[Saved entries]
========================================

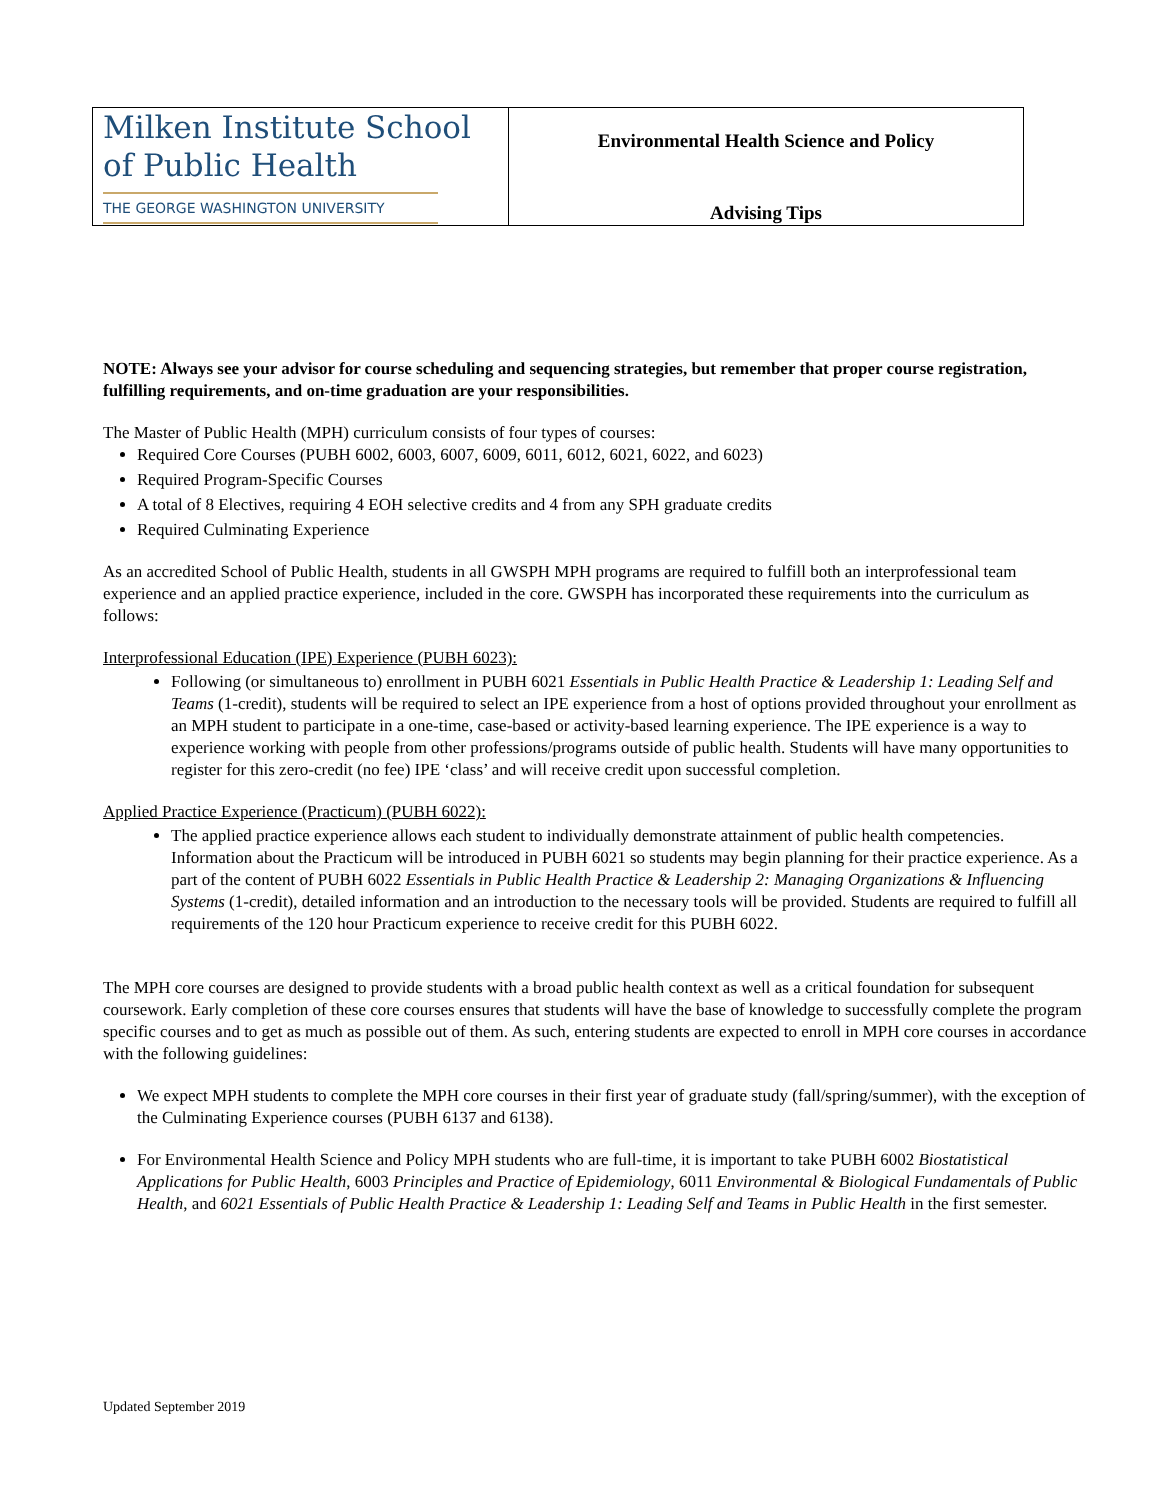Milken Institute School
of Public Health
THE GEORGE WASHINGTON UNIVERSITY
Environmental Health Science and Policy
Advising Tips
NOTE: Always see your advisor for course scheduling and sequencing strategies, but remember that proper course registration, fulfilling requirements, and on-time graduation are your responsibilities.
The Master of Public Health (MPH) curriculum consists of four types of courses:
Required Core Courses (PUBH 6002, 6003, 6007, 6009, 6011, 6012, 6021, 6022, and 6023)
Required Program-Specific Courses
A total of 8 Electives, requiring 4 EOH selective credits and 4 from any SPH graduate credits
Required Culminating Experience
As an accredited School of Public Health, students in all GWSPH MPH programs are required to fulfill both an interprofessional team experience and an applied practice experience, included in the core. GWSPH has incorporated these requirements into the curriculum as follows:
Interprofessional Education (IPE) Experience (PUBH 6023):
Following (or simultaneous to) enrollment in PUBH 6021 Essentials in Public Health Practice & Leadership 1: Leading Self and Teams (1-credit), students will be required to select an IPE experience from a host of options provided throughout your enrollment as an MPH student to participate in a one-time, case-based or activity-based learning experience. The IPE experience is a way to experience working with people from other professions/programs outside of public health. Students will have many opportunities to register for this zero-credit (no fee) IPE ‘class’ and will receive credit upon successful completion.
Applied Practice Experience (Practicum) (PUBH 6022):
The applied practice experience allows each student to individually demonstrate attainment of public health competencies. Information about the Practicum will be introduced in PUBH 6021 so students may begin planning for their practice experience. As a part of the content of PUBH 6022 Essentials in Public Health Practice & Leadership 2: Managing Organizations & Influencing Systems (1-credit), detailed information and an introduction to the necessary tools will be provided. Students are required to fulfill all requirements of the 120 hour Practicum experience to receive credit for this PUBH 6022.
The MPH core courses are designed to provide students with a broad public health context as well as a critical foundation for subsequent coursework. Early completion of these core courses ensures that students will have the base of knowledge to successfully complete the program specific courses and to get as much as possible out of them. As such, entering students are expected to enroll in MPH core courses in accordance with the following guidelines:
We expect MPH students to complete the MPH core courses in their first year of graduate study (fall/spring/summer), with the exception of the Culminating Experience courses (PUBH 6137 and 6138).
For Environmental Health Science and Policy MPH students who are full-time, it is important to take PUBH 6002 Biostatistical Applications for Public Health, 6003 Principles and Practice of Epidemiology, 6011 Environmental & Biological Fundamentals of Public Health, and 6021 Essentials of Public Health Practice & Leadership 1: Leading Self and Teams in Public Health in the first semester.
Updated September 2019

========================================

INSTRUCTIONS FOR THE TASK
Would you return the records exactly, keeping out every picture?

RESPONSE TO THIS EXERCISE
Milken Institute School
of Public Health
THE GEORGE WASHINGTON UNIVERSITY
Environmental Health Science and Policy
Advising Tips
NOTE: Always see your advisor for course scheduling and sequencing strategies, but remember that proper course registration, fulfilling requirements, and on-time graduation are your responsibilities.
The Master of Public Health (MPH) curriculum consists of four types of courses:
Required Core Courses (PUBH 6002, 6003, 6007, 6009, 6011, 6012, 6021, 6022, and 6023)
Required Program-Specific Courses
A total of 8 Electives, requiring 4 EOH selective credits and 4 from any SPH graduate credits
Required Culminating Experience
As an accredited School of Public Health, students in all GWSPH MPH programs are required to fulfill both an interprofessional team experience and an applied practice experience, included in the core. GWSPH has incorporated these requirements into the curriculum as follows:
Interprofessional Education (IPE) Experience (PUBH 6023):
Following (or simultaneous to) enrollment in PUBH 6021 Essentials in Public Health Practice & Leadership 1: Leading Self and Teams (1-credit), students will be required to select an IPE experience from a host of options provided throughout your enrollment as an MPH student to participate in a one-time, case-based or activity-based learning experience. The IPE experience is a way to experience working with people from other professions/programs outside of public health. Students will have many opportunities to register for this zero-credit (no fee) IPE ‘class’ and will receive credit upon successful completion.
Applied Practice Experience (Practicum) (PUBH 6022):
The applied practice experience allows each student to individually demonstrate attainment of public health competencies. Information about the Practicum will be introduced in PUBH 6021 so students may begin planning for their practice experience. As a part of the content of PUBH 6022 Essentials in Public Health Practice & Leadership 2: Managing Organizations & Influencing Systems (1-credit), detailed information and an introduction to the necessary tools will be provided. Students are required to fulfill all requirements of the 120 hour Practicum experience to receive credit for this PUBH 6022.
The MPH core courses are designed to provide students with a broad public health context as well as a critical foundation for subsequent coursework. Early completion of these core courses ensures that students will have the base of knowledge to successfully complete the program specific courses and to get as much as possible out of them. As such, entering students are expected to enroll in MPH core courses in accordance with the following guidelines:
We expect MPH students to complete the MPH core courses in their first year of graduate study (fall/spring/summer), with the exception of the Culminating Experience courses (PUBH 6137 and 6138).
For Environmental Health Science and Policy MPH students who are full-time, it is important to take PUBH 6002 Biostatistical Applications for Public Health, 6003 Principles and Practice of Epidemiology, 6011 Environmental & Biological Fundamentals of Public Health, and 6021 Essentials of Public Health Practice & Leadership 1: Leading Self and Teams in Public Health in the first semester.
Updated September 2019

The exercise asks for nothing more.